Sementara, lebih lanjut Djoko menyebut kelemahan operasional bajaj (di Jakarta) saat ini adalah jumlah armada masih terbatas tidak sebanyak jumlah sepeda motor, dan adanya pembatasan wilayah operasi tidak seleluasa pergerakan ojek.
Sedangkan keunggulan bajaj, kendaraan roda tiga ini mampu mengangkut penumpang sekaligus barang, memiliki rumah-rumah yang menjadikan pengemudi dan penumpang terlindung dari cuaca panas maupun hujan, sehingga bajaj dapat disebut juga sebagai moda angkutan alternatif yang lebih manusiawi.
Oleh karena itu, guna lebih mempopulerkan bajaj, ia menyarankan kepada pemerintah dapat menghilangkan pembatasan wilayah operasi, sehingga menjadi leluasa layaknya sepeda motor.
“Pada setiap kendaraan bajaj, setelah dipasangi sekat permanen, dapat pula diwajibkan dipasangi meteran penghitung ongkos (argometer), metode pembayaran non tunai, bahkan dapat pula diterapkan system pemesanan secara daring seperti ojek online,” ujarnya.
Bajaj Juga Bisa Pesan Online
Djoko pun menegaskan kembali, bahwa hal tersebut tidaklah sulit untuk diterapkan, Pemerintah bisa merangkul perusahaan penyedia/produsen kendaraan, organisasi angkutan darat (ORGANDA), kalangan perbankan, sekaligus perusahaan penyedia aplikasi sistem pemesanan daring.
“Kendaraan roda tiga sebagai angkutan umum yang dilengkapi dengan alat meteran penghitung ongkos tersebut pernah saya saksikan dan mencobanya di Colombo, Ibukota Sri Lanka, bahkan di Negara tersebut kendaraan roda tiga disebut juga sebagai taxi,” kata Djoko.

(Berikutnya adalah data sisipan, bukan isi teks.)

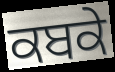
ਕਬਕੇ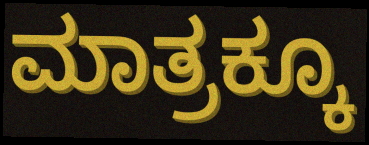
ಮಾತ್ರಕ್ಕೂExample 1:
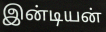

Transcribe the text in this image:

இன்டியன்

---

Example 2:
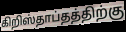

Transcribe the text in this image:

கிறிஸ்தாப்தத்திற்கு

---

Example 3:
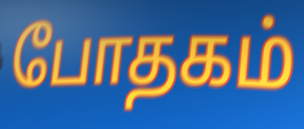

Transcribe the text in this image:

போதகம்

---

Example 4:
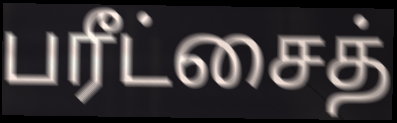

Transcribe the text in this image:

பரீட்சைத்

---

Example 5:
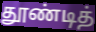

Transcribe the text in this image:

தூண்டித்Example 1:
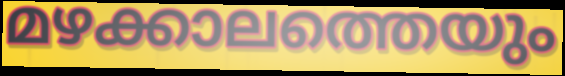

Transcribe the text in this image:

മഴക്കാലത്തെയും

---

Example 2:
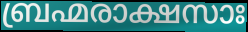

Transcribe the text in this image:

ബ്രഹ്മരാക്ഷസാഃ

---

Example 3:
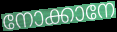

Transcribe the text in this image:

നോക്കാനേ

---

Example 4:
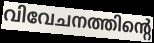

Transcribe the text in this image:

വിവേചനത്തിന്റെ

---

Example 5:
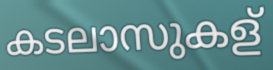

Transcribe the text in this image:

കടലാസുകള്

Di samping itu, di daerah Aceh, Sumatera Utara dan Sumatera Barat sudah lama beroperasi becak nempel motor (bentor). Keberadaan bentor inipun dapat dikembangkan menjadi moda angkutan pengganti ojek. Operasi ojek sudah menjamah hampir di seluruh pelosok Nusantara.
Hal yang sama juga diungkapkan oleh Peneliti Senior Institut Studi Transportasi (INSTRAN) Felix Iryantomo, mengatakan tantangan yang akan muncul kemungkinan besar datang dari pihak penyelenggara ojek saat ini.
Namun hal itu, menurut Felix tentunya masih sangat bisa diatasi yaitu dengan pemberian kesempatan kepada mereka untuk melakukan konversi dari sepeda motor ke bajaj.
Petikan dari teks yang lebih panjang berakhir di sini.